Она покачала головой.
– Придон, – услышал ее тихий голос, – Придон, брат мой… Что ты с собой сделал?
– Что? – спросил он.
– Что тебя терзает? – спросила она. – Придон…
– Сестренка, – сказал он. – Тебе четырнадцать весен… Спроси меня снова, когда тебе будет хотя бы шестнадцать. Я люблю тебя, Блестка!
Он поцеловал ее в обе щеки, она сразу застеснялась и покраснела, как маков цвет, а он вскочил в седло. Луговик заржал и пошел боком. Придон огляделся, вздохнул. Моя бескрайняя Степь, я оставляю тебя! Оставляю огромную чашу неба – синюю днем и темнозвездную ночью, оставляю горький запах полыни, пение птиц и стрекотание кузнечиков… если в Куявии они и есть, то не такие, оставляю прокаленную солнцем и сглаженную ветрами землю.
Все родное останется здесь, ничего не взять, ибо не уберечь в его полной волнений и лязга мечей и топоров жизни.
Сердце заныло, когда оглянулся на сестру. Всегда у артан вся забота о сыновьях, потому что на их плечи потом ложится основная тяжесть. Дочери остаются в тени. Но кто, как не малолетняя сестра, страдала и не спала ночами, когда он уходил в удалые набеги? Кто первым бросался к нему с плачем, когда он возвращался раненым?

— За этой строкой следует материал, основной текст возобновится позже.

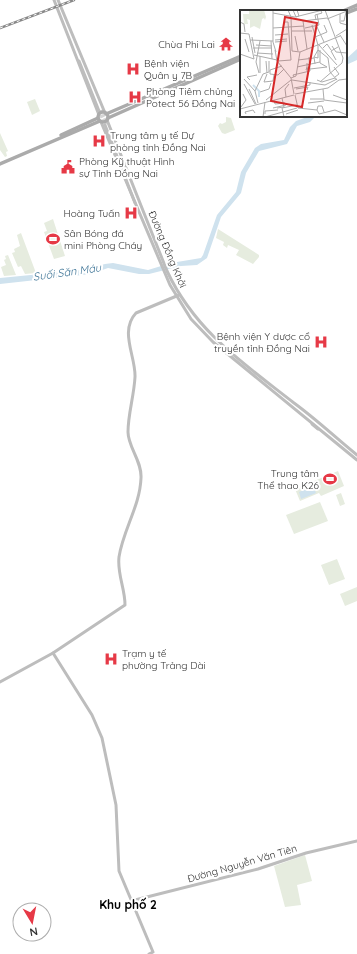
<svg xmlns="http://www.w3.org/2000/svg" width="357" height="954" font-family="Quicksand,sans-serif">
	<style>
		.green { fill: #e6ecdf }
		.water { fill: #cfe2ee }
		.lines { fill: none; stroke-linecap: round; stroke-linejoin: round }
		.secondary-tunnel { stroke: #d6d6d6; stroke-width: 3; stroke-dasharray: 3 1.5; stroke-linecap: butt }
		.secondary { stroke: #bdbdbd; stroke-width: 3 }
		.primary { stroke: #ababab; stroke-width: 3.5 }
		.rail-casing { stroke: #888; stroke-width: 2.5 }
		.rail { stroke: #fff; stroke-width: 1; stroke-dasharray: 3; stroke-linecap: butt }
		.labels { text-anchor: middle; stroke-width: 4; stroke-linejoin: round; paint-order: stroke }
		.poi-label { font-size: 10px; fill: #333; stroke: #fff; text-anchor: start }
		.street-label { font-size: 10px; fill: #333; stroke: #fff }
		.water-label { font-size: 11px; font-style: italic; fill: #3f7597; stroke: #fff }
		.quarter-label { font-size: 12px; font-weight: bold; fill: #000; stroke: #fff }
		.inset-river { fill: none; stroke: #cfe2ee; stroke-width: 2 }
		.inset-road { fill: none; stroke: #adadad; stroke-width: 1 }
		.view { fill: #d62828; fill-opacity: 0.15; stroke: #d62828; stroke-width: 2 }
		.inset-edge { fill: none; stroke: #333; stroke-width: 2 }
	</style>
	<rect width="100%" height="100%" fill="#fff"/>
	<g class="green">
		<path d="M35,99l5,12 -8,4 -5,-13z"/>
		<path d="M226,117l5,1 4,12 -10,4 -3,-1 -4,-7 2,-3 2,1 4,-2z"/>
		<path d="M0,133l8,18 -2,1 1,4 -2,1 -5,-7z"/>
		<path d="M53,219l12,37 -11,3 -10,-27 3,-1 -3,-8z"/>
		<path d="M218,229l41,26v2l-6,7 -17,-9 3,-5 -11,-5 -1,3 -4,-3 1,-3 -8,-4z"/>
		<path d="M21,233l15,40 -11,1 -4,-8 -3,1 -6,-14 3,-1 -1,-3 6,-3 -3,-11z"/>
		<path d="M8,255l8,20 -12,1 -3,-9 5,-2 -2,-5 2,-1 -1,-3z"/>
		<path d="M338,471l6,15 -23,10 -2,-3 -19,8 -5,-12z"/>
		<path d="M341,493l4,11 -5,2 -4,-11z"/>
		<path d="M320,502l8,19 -34,13 -8,-19z"/>
		<path d="M337,559l8,20 -16,6 -8,-20z"/>
		<path d="M357,587v14l-12,5 -5,-12z"/>
		<path d="M305,855l7,26 -15,4 4,20 -16,2 -11,-41z"/>
	</g>
	<g class="water">
		<path d="M357,49v11l-11,5v-6z"/>
		<path d="M310,116h6l-6,6 -13,4 -10,18 -28,7 -13,22 -5,20 -20,24 -14,41 -10,7 -16,1 -32,8h-10l-31,-6 -17,6 -91,10v-6l82,-8 23,-6 8,-1 35,7 23,-7 30,-5 2,-3 14,-40 19,-23 5,-20 14,-24 6,-4 23,-4 6,-13 6,-6z"/>
		<path d="M313,486l3,7 -15,6 -2,-7z"/>
	</g>
	<g class="lines">
		<g class="secondary-tunnel">
			<path d="M101,110l6,14"/>
			<path d="M99,111l6,14"/>
		</g>
		<g class="secondary">
			<path d="M54,0l45,115"/>
			<path d="M58,0l47,113"/>
			<path d="M79,61l20,50"/>
			<path d="M107,120l60,151c28,60 76,92 127,132 22,16 42,35 63,52"/>
			<path d="M101,122l69,163 21,34 22,23 144,118"/>
			<path d="M105,125l30,78"/>
			<path d="M312,424l6,5"/>
			<path d="M53,653l39,62 10,23 14,67 3,66 34,81 -4,2"/>
			<path d="M0,682l53,-29 72,-48c0,-17 -8,-31 -6,-48 4,-27 21,-51 22,-79 1,-17 -13,-31 -13,-46 0,-18 6,-36 7,-55 1,-20 -16,-46 1,-64l43,-18"/>
			<path d="M131,901l127,-32 48,-16 51,-12"/>
		</g>
		<g class="primary">
			<path d="M343,11l14,-6"/>
			<path d="M346,13l11,-4"/>
			<circle cx="103" cy="117" r="5"/>
			<path d="M106,114l135,-58"/>
			<path d="M108,118l133,-59"/>
			<path d="M61,135l37,-17"/>
			<path d="M0,164l100,-43"/>
		</g>
		<g class="rail-casing">
			<path id="rail" d="M0,28l74,-28"/>
		</g>
		<use href="#rail" class="rail"/>
	</g>
	<defs>
		<g id="temple-bare" transform="scale(1.08)"><path d="M0-6L5-2H3V0L6.5 2.5H4V6H1.5V3h-3V6H-4V2.5H-6.5L-3 0V-2H-5Z" fill="#e63946" stroke="#fff" stroke-width="2.5" paint-order="stroke"/></g>
		<g id="hospital-bare" transform="scale(1.08)"><path d="M-5-5h3v3.5h4V-5h3V5h-3V1.5h-4V5h-3Z" fill="#e63946" stroke="#fff" stroke-width="2.5" paint-order="stroke"/></g>
		<g id="civic-bare" transform="scale(1.08)"><path d="M-.6-6.5H3V-4.5H.6V-3L4-1V1h2V6H-6V1h2V-1L-.6-3ZM-1.2 2.5V6h2.4V2.5Z" fill="#e63946" stroke="#fff" stroke-width="2.5" paint-order="stroke"/></g>
		<g id="stadium-bare" transform="scale(1.08)"><path d="M0-5a6.5 5 0 1 0 0 10a6.5 5 0 1 0 0-10ZM-3.5-1.8h7v3.6h-7Z" fill="#e63946" stroke="#fff" stroke-width="2.5" paint-order="stroke"/></g>
	</defs>
	<g fill-rule="evenodd">
		<use href="#temple-bare" x="226" y="44"/>
		<use href="#hospital-bare" x="133" y="69"/>
		<use href="#hospital-bare" x="135" y="97"/>
		<use href="#hospital-bare" x="99" y="141"/>
		<use href="#civic-bare" x="68" y="167"/>
		<use href="#hospital-bare" x="131" y="213"/>
		<use href="#stadium-bare" x="53" y="239"/>
		<use href="#hospital-bare" x="321" y="342"/>
		<use href="#stadium-bare" x="330" y="479"/>
		<use href="#hospital-bare" x="111" y="659"/>
	</g>
	<g class="labels">
		<g class="poi-label">
			<text x="215" y="48" text-anchor="end">Chùa Phi Lai</text>
			<text x="144" y="67">Bệnh viện<tspan x="144" dy="12">Quân y 7B</tspan></text>
			<text x="146" y="95">Phòng Tiêm chủng<tspan x="146" dy="12">Potect 56 Đồng Nai</tspan></text>
			<text x="110" y="139">Trung tâm y tế Dự<tspan x="110" dy="12">phòng tỉnh Đồng Nai</tspan></text>
			<text x="79" y="165">Phòng Kỹ thuật Hình<tspan x="79" dy="12">sự Tỉnh Đồng Nai</tspan></text>
			<text x="120" y="217" text-anchor="end">Hoàng Tuấn</text>
			<text x="64" y="237">Sân Bóng đá<tspan x="64" dy="12">mini Phòng Cháy</tspan></text>
			<text x="310" y="340" text-anchor="end">Bệnh viện Y dược cổ<tspan x="310" dy="12">truyền tỉnh Đồng Nai</tspan></text>
			<text x="319" y="477" text-anchor="end">Trung tâm<tspan x="319" dy="12">Thể thao K26</tspan></text>
			<text x="122" y="657">Trạm y tế<tspan x="122" dy="12">phường Trảng Dài</tspan></text>
		</g>
		<g class="street-label">
			<text transform="translate(168 249) rotate(67)" y="4">Đường Đồng Khởi</text>
			<text transform="translate(242 863) rotate(-16)" y="4">Đường Nguyễn Văn Tiên</text>
		</g>
		<g class="water-label">
			<text transform="translate(67 272) rotate(-8)" y="4">Suối Săn Máu</text>
		</g>
		<g class="quarter-label">
			<text x="128" y="909">Khu phố 2</text>
		</g>
	</g>
	<g transform="translate(240 10)">
		<rect width="107" height="107" fill="#fff"/>
		<path d="M9,0h15l2,7 -1,3 -1,-2 -2,1 -2,10 -6,-3 -4,2v-8l-3,-1 1,5h-4l-1,-10h6z" fill="#e6ecdf"/>
		<path class="inset-river" d="M13,75l6,6v6"/>
		<path class="inset-road" d="M33,0v32l3,10M48,0l3,7 1,34 8,1M53,0l3,7 3,-1 -2,-6M33,3l22,4 28,-7M100,4v9l7,2M87,9l20,-8M76,10l-1,-5 7,-2 -1,-2M101,11h3l2,-9M0,12l4,2 1,8M72,15l6,20M77,17l7,15M33,18l31,-2M65,18l14,-3 -2,-11M52,21h20M0,23l9,1 5,25M35,25l13,-1M100,25l7,11M55,26l3,15M96,26l11,-7M12,27l3,16M75,27l12,-5 -3,-7M5,29l4,13M10,30l23,1M35,30l12,-1M31,31l1,18M35,32l12,-1M16,35l16,1M78,35v5l10,8 2,14 7,8M79,35l18,20M92,36l4,6 11,1M13,38h19M83,38l4,-4 4,6M67,39l-4,-28 24,-3M35,40l2,11 14,17 3,16M80,40v13l7,4M17,43l16,1M0,44l14,5M14,45l23,5M20,46v17M74,47l4,1v-8M58,50l16,-2M96,50l-5,-9 7,-4M26,51l1,12M38,51l13,-1 -3,-38h-3M67,53v4l1,3h-2l1,-3M75,54l-1,-7 4,-7M42,56l-12,4v4l8,1 6,-6M57,57l23,-5M94,57l5,7 -4,3M70,59l17,-2M19,63l-3,-11 4,-21M27,64l-3,8 9,-1 1,-6M54,67l-1,-2 17,-4 -1,-14M51,68l5,-2 4,-24 40,-16M4,69l11,12 3,12M10,70l-3,-3 10,-2M52,70l33,5 12,-6M77,70l5,2 13,-4M80,72l22,-19 1,-5 -18,-48M4,74l11,20M54,78l16,-3v-3M9,79l7,15M56,79l12,-2 -1,3M83,79l1,11 23,3M15,81l8,-17 6,-2v-11M20,82l9,-3 2,-6M55,84l33,-6 11,-8 8,-1M55,85l3,13M93,85l14,5M46,87l-1,-8 4,-5M70,89h14M26,90l25,-20M34,90l1,4 10,-1M68,93l16,-2M1,97l5,-7 -3,-6M33,98l13,-3M37,98l7,-1 -2,-9M58,98l19,2M0,99l54,-14M77,100l2,4 16,-4 12,5M77,100l1,-4h4l2,6M6,104l-1,-2 8,-2 2,3M25,104v-3l13,-1M46,104l12,-4M23,107l2,-15M25,107l32,-9M44,107l-2,-9 15,-3"/>
		<path class="view" d="M45,7l32,6 -15,84 -31,-6z"/>
		<rect width="107" height="107" class="inset-edge"/>
	</g>
	<g transform="translate(32 922) rotate(170)"><circle r="19" fill="#ffffff" stroke="#adadad"/>
	<path d="M0-3L7 15L0 10L-7 15Z" fill="#e63946"/>
	<text y="-6" font-size="11" font-weight="bold" text-anchor="middle" fill="#333333">N</text>
	</g>
</svg>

Он резко повернул коня, подхватил Блестку на седло, она в испуге прижалась к его широкой груди. Он бережно обнимал, прижимал к своему твердому, как дерево, телу, такую маленькую, тонкую, с хрупкими, как у птички, косточками. Сестра доверчиво затихла в безопасности на его груди, на груди брата, которого совсем недавно берегла и защищала, хотя он и старше ее почти на десять лет. А Придон, возвышаясь над нею на голову, в самом деле ощутил странные защищенность и покой, словно и сейчас сестра могла спасти его от всех бед и развеять все горести.
Его губы коснулись ее волос.
– Увы, я уже выпорхнул…
– Впервые уезжаешь так далеко, – прошептала она ему в грудь, не поднимая головы. – Один! Без брата, без друзей.
– Не один, – ответил он так же шепотом, – теперь я беру с собой самое дорогое, ценное, огромное!
Она спросила удивленно, сквозь печаль в глазах:
– Что же?
– Свою боль, – ответил он. – Отныне не расстанусь с этой сладкой мукой в сердце ни на краю пропасти, ни в смертельном бою, ни на пиру за чужим столом!..
– Придон…
Он поцеловал ее крепко-крепко и опустил на землю.
– Спроси, – повторил он, – когда тебе будет хотя бы шестнадцать лет.